In June 2010, Nagy visited Edmonton to speak about human trafficking at a conference for police officers. The conference was held at Enoch Cree Nation's River Cree Resort, and was organized by the Alberta Law Enforcement Response Team. Also that month, the MP for Kildonan — St. Paul Joy Smith's private member's bill, Bill C-268, was passed as An Act to amend the Criminal Code (minimum sentence for offences involving trafficking of persons under the age of eighteen years). Nagy was one of the bill's five main proponents, the others being Natasha Falle, another former human trafficking victim who now runs the anti-human-trafficking organization Sex Trade 101; Tamara Cherry, a journalist for the Toronto Sun who writes about human trafficking in Canada; Brian McConaghy, a former RCMP officer who works with Ratanak International, another anti-human-trafficking organization; and Grand Chief of the Assembly of Manitoba Chiefs Ron Evans, who raised awareness about victims of the sex industry in Manitoba. That October, Nagy held workshops for police officers in Winnipeg.

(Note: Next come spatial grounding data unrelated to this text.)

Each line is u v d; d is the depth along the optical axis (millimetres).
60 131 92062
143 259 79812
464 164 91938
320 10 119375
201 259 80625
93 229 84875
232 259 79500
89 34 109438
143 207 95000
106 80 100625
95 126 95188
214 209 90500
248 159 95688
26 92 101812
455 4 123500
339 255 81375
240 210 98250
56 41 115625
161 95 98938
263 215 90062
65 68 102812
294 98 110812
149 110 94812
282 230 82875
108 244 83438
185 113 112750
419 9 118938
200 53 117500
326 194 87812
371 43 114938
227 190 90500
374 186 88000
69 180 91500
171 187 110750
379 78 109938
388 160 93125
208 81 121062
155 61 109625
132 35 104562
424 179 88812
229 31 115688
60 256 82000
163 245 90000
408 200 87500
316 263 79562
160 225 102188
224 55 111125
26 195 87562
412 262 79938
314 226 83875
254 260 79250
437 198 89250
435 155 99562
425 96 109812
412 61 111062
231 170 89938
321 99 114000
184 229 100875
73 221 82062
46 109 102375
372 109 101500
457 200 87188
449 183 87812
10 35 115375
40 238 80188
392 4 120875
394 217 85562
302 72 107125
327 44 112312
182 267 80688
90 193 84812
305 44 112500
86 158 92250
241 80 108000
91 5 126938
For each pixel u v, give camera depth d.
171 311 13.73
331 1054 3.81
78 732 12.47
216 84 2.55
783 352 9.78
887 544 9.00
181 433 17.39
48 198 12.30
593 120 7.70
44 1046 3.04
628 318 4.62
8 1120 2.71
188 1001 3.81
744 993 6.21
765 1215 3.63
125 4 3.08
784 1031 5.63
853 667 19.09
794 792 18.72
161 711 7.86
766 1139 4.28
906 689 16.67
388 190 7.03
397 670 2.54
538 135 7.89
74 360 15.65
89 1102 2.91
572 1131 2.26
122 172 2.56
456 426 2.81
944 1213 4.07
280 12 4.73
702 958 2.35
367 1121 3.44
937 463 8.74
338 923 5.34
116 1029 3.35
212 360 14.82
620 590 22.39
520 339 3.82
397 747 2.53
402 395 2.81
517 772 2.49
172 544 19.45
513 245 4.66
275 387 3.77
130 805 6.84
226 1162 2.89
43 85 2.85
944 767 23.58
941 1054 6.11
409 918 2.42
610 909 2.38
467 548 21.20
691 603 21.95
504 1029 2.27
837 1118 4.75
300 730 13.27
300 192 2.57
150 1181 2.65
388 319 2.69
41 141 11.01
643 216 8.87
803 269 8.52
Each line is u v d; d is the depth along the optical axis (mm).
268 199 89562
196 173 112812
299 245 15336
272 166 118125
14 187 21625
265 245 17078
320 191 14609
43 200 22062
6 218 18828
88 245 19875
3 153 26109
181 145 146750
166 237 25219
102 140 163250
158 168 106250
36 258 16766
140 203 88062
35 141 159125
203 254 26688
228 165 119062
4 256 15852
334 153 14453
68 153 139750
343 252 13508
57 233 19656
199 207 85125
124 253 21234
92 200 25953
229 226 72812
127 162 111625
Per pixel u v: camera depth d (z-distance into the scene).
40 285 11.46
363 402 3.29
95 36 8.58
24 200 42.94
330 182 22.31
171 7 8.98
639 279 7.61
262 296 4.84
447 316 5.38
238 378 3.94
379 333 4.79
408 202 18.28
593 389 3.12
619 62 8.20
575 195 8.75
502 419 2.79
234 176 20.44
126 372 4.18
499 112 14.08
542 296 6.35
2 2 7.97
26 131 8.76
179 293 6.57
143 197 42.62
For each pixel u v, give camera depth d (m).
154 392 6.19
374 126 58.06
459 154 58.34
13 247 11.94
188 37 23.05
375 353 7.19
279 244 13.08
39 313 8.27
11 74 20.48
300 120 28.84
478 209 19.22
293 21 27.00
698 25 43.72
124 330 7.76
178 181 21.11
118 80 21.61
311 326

In 2011, Nagy began operating a hotline for human trafficking victims. By 2013, she had spoken with more than 200 victims. In June 2011, Nagy spoke out against a decision that had been made to strike down some Canadian anti-prostitution laws; she argued that "this ruling will not make it any safer" for human trafficking victims, and that "it will not free them up from being enslaved". Nagy attended the hearing with a group of other former victims of prostitution who were opposing the striking down of the laws. One of these other women was Trisha Baptie. Alan Young, the lawyer seeking to strike down the laws, addressed these women by saying, "I'm sorry for what happened to you, but don't extrapolate from your experience into public policy." That September, Nagy attended Toronto's second annual Freedom Walk. At this event, aimed at raising awareness about human trafficking nationally and internationally, Nagy was joined by such other abolitionists as Natasha Falle, founder of Sex Trade 101; Trisha Baptie, co-founder of EVE; Shae Invidiata, founder of Free-Them; Tara Teng, who was Miss Canada at the time; Constable Lepa Jankovic; MP Joy Smith; MP Olivia Chow; and MP Terence Young.

==Results from activism==
In March 2012, the Court of Appeal for Ontario struck down several anti-prostitution laws, and Nagy said that this decision would result in "police officers [having] way less power to arrest domestic traffickers". That July, Nagy praised two decisions that were made in Canada to combat human trafficking. The first of these decisions was one announced by Diane Finley, Minister of Human Resources and Skills Development, and Jason Kenney, Minister of Citizenship and Immigration. This decision was to prevent employers in the sex industry from hiring temporary foreign workers. The second decision was that of the Department of Citizenship and Immigration Canada to stop processing new applications for sex-industry-related businesses, such as escort agencies, massage parlors, and strip clubs. In response to these two decisions, Nagy said: "I think it's a really good start, [but] we just have to make sure other avenues are tightened as well, such as more strict monitoring of student visas and visitors visas." She said that some women are kept in strip clubs, without access to a phone or to their identification papers.

==Awards==
In 2010 in Winnipeg, Nagy received an award at the first annual Honouring Heroes ceremony, which was organized by Joy Smith, who is also an anti-human-trafficking activist. Nagy responded to her award by saying, "I'm honoured to be honoured." Nagy was one of five award recipients at the ceremony, the other four being the other primary proponents of Bill C-268. At the ceremony, Nagy spoke about the erotic services advertised on Craigslist, and said that she was disgusted that the girls sold through the website were inaccessible by the police and anti-human-trafficking organizations.